04.28

Image courtesy of NOAA
The next 11-year cycle of solar storms will most likely start next March and peak in late 2011 or mid-2012—up to a year later than expected—according to a forecast issued by the NOAA Space Environment Center in coordination with an international panel of solar experts. The NOAA Space Environment Center led the prediction panel and issued the forecast at its annual Space Weather Workshop in Boulder, Colo. NASA sponsored the panel.
Expected to start last fall, the delayed onset of Solar Cycle 24 stymied the panel and left them evenly split on whether a weak or strong period of solar storms lies ahead, but neither group predicts a record-breaker.

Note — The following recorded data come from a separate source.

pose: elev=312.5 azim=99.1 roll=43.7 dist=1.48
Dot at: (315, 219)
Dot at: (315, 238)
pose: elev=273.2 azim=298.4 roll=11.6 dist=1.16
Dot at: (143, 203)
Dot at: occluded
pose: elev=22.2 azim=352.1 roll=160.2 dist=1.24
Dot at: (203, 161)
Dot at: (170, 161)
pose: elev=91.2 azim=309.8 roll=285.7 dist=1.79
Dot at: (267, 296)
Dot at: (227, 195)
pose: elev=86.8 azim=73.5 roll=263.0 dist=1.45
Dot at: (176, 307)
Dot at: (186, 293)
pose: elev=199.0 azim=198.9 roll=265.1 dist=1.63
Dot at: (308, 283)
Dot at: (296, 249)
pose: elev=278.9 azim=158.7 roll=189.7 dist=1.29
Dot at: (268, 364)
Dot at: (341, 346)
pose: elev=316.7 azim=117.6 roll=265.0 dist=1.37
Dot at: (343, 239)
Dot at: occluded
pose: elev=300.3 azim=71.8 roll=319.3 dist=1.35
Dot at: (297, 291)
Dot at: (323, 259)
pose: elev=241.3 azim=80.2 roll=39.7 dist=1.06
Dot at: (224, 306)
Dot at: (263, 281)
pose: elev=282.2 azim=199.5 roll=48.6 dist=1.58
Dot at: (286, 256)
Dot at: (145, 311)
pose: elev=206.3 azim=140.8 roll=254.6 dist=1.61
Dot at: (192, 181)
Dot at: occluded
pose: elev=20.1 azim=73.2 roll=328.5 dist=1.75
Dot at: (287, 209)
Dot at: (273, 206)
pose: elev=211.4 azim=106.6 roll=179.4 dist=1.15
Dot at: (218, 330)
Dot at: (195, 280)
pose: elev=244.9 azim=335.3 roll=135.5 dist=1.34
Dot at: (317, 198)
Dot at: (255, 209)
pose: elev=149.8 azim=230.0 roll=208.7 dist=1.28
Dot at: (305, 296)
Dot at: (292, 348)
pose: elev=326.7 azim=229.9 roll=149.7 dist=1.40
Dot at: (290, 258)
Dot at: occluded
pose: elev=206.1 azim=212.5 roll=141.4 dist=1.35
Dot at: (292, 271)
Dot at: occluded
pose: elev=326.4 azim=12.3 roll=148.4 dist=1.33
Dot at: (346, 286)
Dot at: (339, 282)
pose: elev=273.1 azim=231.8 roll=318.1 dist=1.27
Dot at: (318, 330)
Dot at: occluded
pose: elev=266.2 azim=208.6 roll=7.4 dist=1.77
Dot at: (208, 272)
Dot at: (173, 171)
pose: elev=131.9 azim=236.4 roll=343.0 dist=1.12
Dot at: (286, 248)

During an active solar period, violent eruptions occur more often on the sun. Solar flares and vast explosions, known as coronal mass ejections, shoot energetic photons and highly charged matter toward Earth, jolting the planet’s ionosphere and geomagnetic field, potentially affecting power grids, critical military and airline communications, satellites, Global Positioning System (GPS) signals, and even threatening astronauts with harmful radiation. These same storms illuminate night skies with brilliant sheets of red and green known as auroras, or the northern or southern lights.
Solar cycle intensity is measured in maximum number of sunspots—dark blotches on the sun that mark areas of heightened magnetic activity. The more sunspots there are, the more likely it is that major solar storms will occur.